▶ WORK ORDER
Copy every line of the records verbatim, from the very first line down to and including the line that contains "राखु गेले बिठाके शूटर".

▶ INFORMATION SUPPLIED
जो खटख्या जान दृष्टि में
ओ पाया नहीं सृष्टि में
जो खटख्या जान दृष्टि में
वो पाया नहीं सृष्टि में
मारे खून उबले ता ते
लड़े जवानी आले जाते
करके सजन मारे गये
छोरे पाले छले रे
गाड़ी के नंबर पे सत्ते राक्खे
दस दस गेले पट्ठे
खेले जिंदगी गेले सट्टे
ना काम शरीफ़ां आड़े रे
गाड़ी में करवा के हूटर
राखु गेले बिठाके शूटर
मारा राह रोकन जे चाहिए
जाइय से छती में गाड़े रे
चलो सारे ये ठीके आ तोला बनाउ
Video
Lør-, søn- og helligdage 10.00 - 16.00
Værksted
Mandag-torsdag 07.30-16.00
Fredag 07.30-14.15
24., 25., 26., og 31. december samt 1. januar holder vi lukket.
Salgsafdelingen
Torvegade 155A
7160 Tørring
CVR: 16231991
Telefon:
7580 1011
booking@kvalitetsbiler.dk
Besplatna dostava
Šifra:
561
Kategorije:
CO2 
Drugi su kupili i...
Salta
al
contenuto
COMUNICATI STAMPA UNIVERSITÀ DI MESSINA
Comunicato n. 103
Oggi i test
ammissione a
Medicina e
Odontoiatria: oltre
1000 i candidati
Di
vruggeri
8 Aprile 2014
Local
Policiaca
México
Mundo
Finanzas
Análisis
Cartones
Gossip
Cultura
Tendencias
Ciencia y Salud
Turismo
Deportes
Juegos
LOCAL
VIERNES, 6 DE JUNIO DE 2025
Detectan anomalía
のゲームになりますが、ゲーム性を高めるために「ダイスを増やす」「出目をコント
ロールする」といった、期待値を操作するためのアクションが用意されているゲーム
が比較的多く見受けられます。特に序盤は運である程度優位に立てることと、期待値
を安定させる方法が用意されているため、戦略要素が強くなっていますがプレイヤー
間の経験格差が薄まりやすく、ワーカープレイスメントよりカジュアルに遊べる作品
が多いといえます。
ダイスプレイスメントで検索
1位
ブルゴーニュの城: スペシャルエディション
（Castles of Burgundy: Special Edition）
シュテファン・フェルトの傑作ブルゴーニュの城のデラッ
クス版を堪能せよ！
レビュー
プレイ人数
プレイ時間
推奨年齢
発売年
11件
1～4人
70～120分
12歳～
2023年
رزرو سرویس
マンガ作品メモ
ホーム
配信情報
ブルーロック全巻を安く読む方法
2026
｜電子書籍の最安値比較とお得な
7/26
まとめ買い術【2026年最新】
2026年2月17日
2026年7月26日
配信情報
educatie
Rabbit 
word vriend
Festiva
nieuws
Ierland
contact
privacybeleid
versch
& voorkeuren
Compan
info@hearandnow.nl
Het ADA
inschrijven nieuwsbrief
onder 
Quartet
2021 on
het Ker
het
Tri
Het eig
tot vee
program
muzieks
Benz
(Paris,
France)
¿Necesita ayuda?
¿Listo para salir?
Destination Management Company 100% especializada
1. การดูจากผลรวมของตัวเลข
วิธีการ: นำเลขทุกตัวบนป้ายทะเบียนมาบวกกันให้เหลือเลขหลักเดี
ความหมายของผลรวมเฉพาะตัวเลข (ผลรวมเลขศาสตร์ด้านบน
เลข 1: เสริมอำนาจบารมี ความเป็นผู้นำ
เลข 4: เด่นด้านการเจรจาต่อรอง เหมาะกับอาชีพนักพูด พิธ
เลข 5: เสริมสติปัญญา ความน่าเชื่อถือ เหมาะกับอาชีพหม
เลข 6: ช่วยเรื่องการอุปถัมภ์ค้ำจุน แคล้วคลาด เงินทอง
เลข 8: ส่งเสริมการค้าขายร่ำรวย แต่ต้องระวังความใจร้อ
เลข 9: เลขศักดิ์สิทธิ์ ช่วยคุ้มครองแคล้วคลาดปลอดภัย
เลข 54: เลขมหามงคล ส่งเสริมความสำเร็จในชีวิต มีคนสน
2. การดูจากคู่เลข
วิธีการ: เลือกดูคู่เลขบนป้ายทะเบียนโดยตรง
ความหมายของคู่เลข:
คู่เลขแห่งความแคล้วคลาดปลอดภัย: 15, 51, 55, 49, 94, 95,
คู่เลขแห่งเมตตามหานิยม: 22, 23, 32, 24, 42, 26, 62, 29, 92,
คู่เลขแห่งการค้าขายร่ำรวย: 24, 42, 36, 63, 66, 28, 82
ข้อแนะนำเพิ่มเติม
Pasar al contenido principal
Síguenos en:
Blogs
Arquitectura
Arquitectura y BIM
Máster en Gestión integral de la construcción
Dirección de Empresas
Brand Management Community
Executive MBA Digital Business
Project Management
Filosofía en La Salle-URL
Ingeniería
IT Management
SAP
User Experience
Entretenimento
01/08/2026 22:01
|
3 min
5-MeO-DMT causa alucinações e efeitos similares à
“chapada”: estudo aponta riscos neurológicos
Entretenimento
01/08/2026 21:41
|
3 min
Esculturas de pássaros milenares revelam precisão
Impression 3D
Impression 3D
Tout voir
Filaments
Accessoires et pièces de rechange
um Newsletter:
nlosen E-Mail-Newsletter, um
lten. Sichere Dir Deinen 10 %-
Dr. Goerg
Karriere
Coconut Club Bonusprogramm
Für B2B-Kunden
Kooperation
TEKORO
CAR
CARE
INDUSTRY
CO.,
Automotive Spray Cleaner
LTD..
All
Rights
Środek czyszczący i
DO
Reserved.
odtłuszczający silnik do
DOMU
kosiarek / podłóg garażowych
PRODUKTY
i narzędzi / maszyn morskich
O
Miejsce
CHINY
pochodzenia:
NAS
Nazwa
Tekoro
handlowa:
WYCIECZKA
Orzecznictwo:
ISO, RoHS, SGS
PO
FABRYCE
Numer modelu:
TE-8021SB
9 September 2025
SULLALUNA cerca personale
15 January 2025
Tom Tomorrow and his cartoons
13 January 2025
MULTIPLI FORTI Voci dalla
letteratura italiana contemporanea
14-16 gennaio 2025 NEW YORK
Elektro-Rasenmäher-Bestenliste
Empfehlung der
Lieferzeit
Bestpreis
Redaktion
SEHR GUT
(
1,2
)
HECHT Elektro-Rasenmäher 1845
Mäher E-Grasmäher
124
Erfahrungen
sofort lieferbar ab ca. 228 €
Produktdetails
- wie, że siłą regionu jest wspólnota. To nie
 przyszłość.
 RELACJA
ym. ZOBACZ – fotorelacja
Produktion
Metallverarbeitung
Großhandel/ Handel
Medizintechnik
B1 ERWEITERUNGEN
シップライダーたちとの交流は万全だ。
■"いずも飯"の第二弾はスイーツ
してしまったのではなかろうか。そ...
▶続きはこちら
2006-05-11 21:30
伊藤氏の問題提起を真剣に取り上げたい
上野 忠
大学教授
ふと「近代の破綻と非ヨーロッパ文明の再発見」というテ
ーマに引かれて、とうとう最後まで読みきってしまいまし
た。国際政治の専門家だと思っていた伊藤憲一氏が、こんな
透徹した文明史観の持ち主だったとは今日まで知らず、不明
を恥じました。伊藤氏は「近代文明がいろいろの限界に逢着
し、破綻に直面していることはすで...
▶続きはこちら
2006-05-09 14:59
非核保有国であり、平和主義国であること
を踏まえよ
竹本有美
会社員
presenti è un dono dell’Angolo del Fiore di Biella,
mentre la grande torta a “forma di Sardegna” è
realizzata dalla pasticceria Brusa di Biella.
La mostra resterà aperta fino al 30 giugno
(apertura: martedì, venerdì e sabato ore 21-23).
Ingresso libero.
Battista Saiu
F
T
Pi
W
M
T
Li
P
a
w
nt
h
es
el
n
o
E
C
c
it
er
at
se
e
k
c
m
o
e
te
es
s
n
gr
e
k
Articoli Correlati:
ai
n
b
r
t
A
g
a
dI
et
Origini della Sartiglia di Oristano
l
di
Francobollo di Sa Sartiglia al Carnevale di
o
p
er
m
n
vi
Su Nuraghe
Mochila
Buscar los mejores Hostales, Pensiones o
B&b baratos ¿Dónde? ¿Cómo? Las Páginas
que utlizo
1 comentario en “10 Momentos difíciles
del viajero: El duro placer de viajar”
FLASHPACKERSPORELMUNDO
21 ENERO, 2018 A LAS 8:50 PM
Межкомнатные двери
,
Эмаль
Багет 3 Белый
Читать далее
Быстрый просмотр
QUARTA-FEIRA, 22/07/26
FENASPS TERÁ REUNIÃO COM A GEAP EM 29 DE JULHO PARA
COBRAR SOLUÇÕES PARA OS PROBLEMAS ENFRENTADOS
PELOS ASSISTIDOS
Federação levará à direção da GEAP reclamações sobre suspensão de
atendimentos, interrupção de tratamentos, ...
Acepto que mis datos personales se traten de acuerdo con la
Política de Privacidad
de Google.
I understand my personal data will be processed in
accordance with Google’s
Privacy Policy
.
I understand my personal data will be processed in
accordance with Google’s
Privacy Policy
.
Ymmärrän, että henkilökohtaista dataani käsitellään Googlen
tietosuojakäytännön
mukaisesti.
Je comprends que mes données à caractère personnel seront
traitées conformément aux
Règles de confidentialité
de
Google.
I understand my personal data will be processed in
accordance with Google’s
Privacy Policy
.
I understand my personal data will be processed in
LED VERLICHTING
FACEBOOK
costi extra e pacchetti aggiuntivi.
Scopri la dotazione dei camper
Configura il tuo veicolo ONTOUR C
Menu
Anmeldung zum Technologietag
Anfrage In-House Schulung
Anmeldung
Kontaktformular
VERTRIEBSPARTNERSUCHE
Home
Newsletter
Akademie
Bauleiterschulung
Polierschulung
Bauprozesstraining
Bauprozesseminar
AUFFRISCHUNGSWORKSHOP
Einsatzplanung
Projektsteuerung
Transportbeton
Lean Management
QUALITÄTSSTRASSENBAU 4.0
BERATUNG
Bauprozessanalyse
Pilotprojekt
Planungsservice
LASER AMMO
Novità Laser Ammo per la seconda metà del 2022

▶ ANSWER FOR THIS EXERCISE
जो खटख्या जान दृष्टि में
ओ पाया नहीं सृष्टि में
जो खटख्या जान दृष्टि में
वो पाया नहीं सृष्टि में
मारे खून उबले ता ते
लड़े जवानी आले जाते
करके सजन मारे गये
छोरे पाले छले रे
गाड़ी के नंबर पे सत्ते राक्खे
दस दस गेले पट्ठे
खेले जिंदगी गेले सट्टे
ना काम शरीफ़ां आड़े रे
गाड़ी में करवा के हूटर
राखु गेले बिठाके शूटर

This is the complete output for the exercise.